Each band had it's own characteristics, whether it was high pitched vs. low pitched vocals or the addition/subtraction of an instrument, I started to pick up on what made each band different as the show went on. Grindcore can be one of those music forms that blends together and ends up sounding the same. But you don't really go to one of these shows to hear your favorite song. If so you'd be buying a ticket for about 30 seconds. From what I saw, it was more about the large scale feeling you get when you go. It's about being around like minded people, submerging yourself into the adrenaline of the crowd, and submitting to the sound. It's therapeutic in a way to experience a music that is pure anger and aggression. It helps you purge these feelings and walk away. It's just music that demands a different involvement from the listener. After seeing this music live, I have the utmost respect for the musicians and what they do.

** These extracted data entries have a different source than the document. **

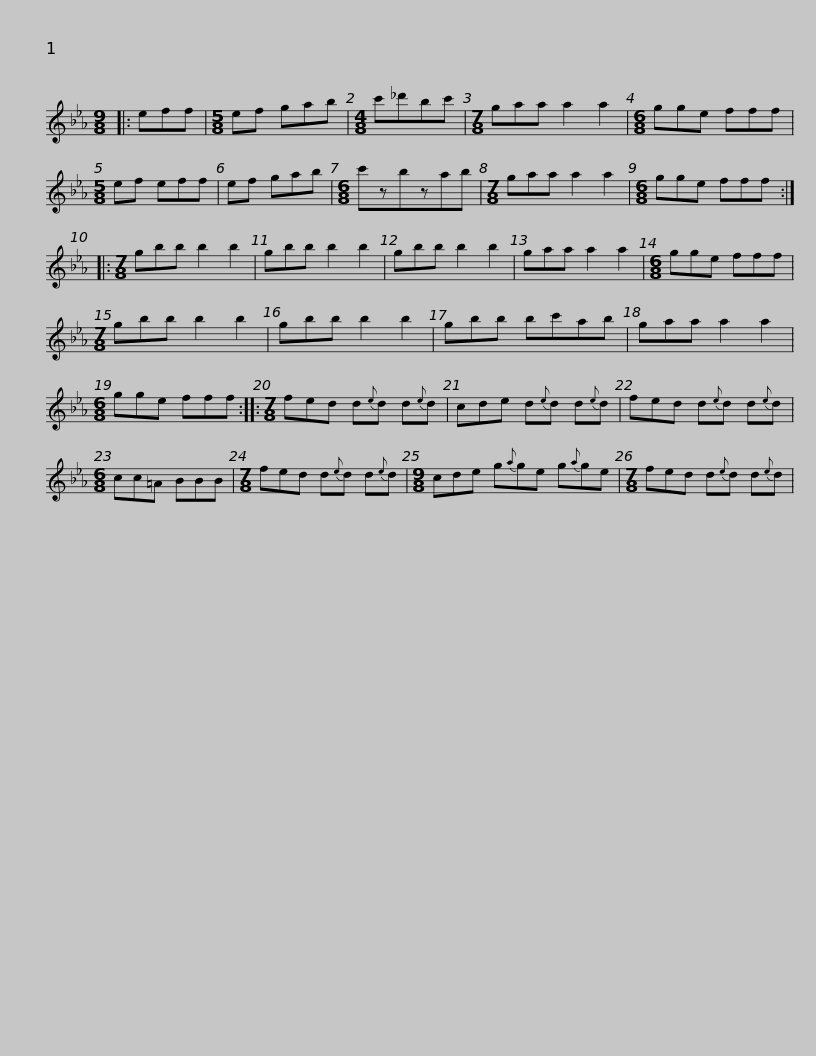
X:1
L:1/8
M:9/8
I:linebreak $
K:Eb
V:1 treble
V:1
|: eff |[M:5/8] ef gab |[M:4/8] c'_d'bc' |[M:7/8] gaa a2 a2 |[M:6/8] gge fff | %5
[M:5/8] ef eff | ef gab |$[M:6/8] c'zbzab |[M:7/8] gaa a2 a2 |[M:6/8] gge fff :: %10
[M:7/8] gbb b2 b2 | gbb b2 b2 | gbb b2 b2 |$ gaa a2 a2 |[M:6/8] gge fff | %15
[M:7/8] gbb b2 b2 | gbb b2 b2 | gbb bc'ab | gaa a2 a2 |$[M:6/8] gge fff :: %20
[M:7/8] fed d{e}d d{e}d | cde d{e}d d{e}d | fed d{e}d d{e}d |$[M:6/8] cc=A BBB |[M:7/8] fed d{e}d d{e}d | %25
[M:9/8] cde g{a}ge g{a}ge |[M:7/8] fed d{e}d d{e}d | %27
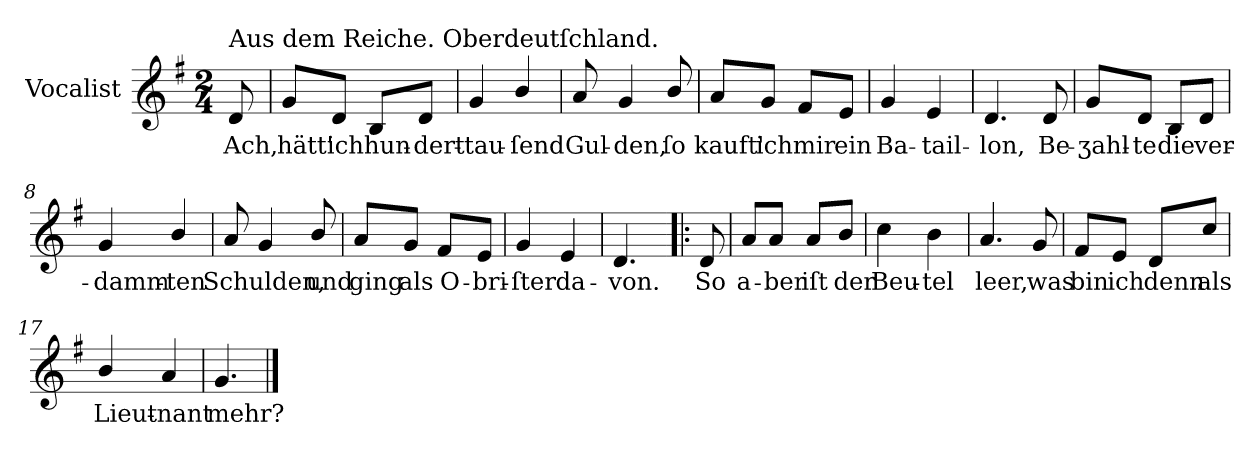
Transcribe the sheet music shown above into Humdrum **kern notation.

**kern	**text
*part1	*part1
*staff1	*staff1
*I"Vocalist	*
*k[f#]	*
*G:	*
*M2/4	*
=	=
!LO:TX:a:t=Aus dem Reiche. Oberdeutſchland.	!
8d	Ach,
=1	=1
8gL	hätt'
8dJ	ich
8BL	hun-
8dJ	-dert-
=2	=2
4g	-tau-
4b/	-ſend
=3	=3
8a	Gul-
4g	-den,
8b/	ſo
=4	=4
8aL	kauft'
8gJ	ich
8f#L	mir
8eJ	ein
=5	=5
4g	Ba-
4e	-tail-
=6	=6
4.d	-lon,
8d	Be-
=7	=7
8gL	-ʒahl-
8dJ	-te
8BL	die
8dJ	ver-
=8	=8
4g	-damm-
4b/	-ten
=9	=9
8a	Schulden,
4g	.
8b/	und
=10	=10
8aL	ging
8gJ	als
8f#L	O-
8eJ	-bri-
=11	=11
4g	-ſter
4e	da-
=12	=12
4.d	-von.
=!|:	=!|:
8d	So
=13	=13
8aL	a-
8aJ	-ber
8aL	iſt
8b/J	der
=14	=14
4cc	Beu-
4b	-tel
=15	=15
4.a	leer,
8g	was
=16	=16
8f#L	bin
8eJ	ich
8dL	denn
8ccJ	als
=17	=17
4b/	Lieut-
4a	-nant
=18	=18
4.g	mehr?
==	==
*-	*-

It's not a relaxed, easy music to play. You have to be all about it or you'll fall flat.

Looking back I don't really have much to say about any one individual band, (except that the Grindmother is a new hero of mine), all I have to say about the experience is that it should be on your bucket list. Going to a grindcore/powerviolence show is something that really needs to be experienced to be understood. If you're open enough to give it a chance, it may even surprise you. If grindcore or powerviolence or whatever it's called is too extreme, support your DIY music scene. These scenes foster music in the absence of money, everyone is there because they want to and have a passion for the ideas that are being exchanged. There's something utopian about it all.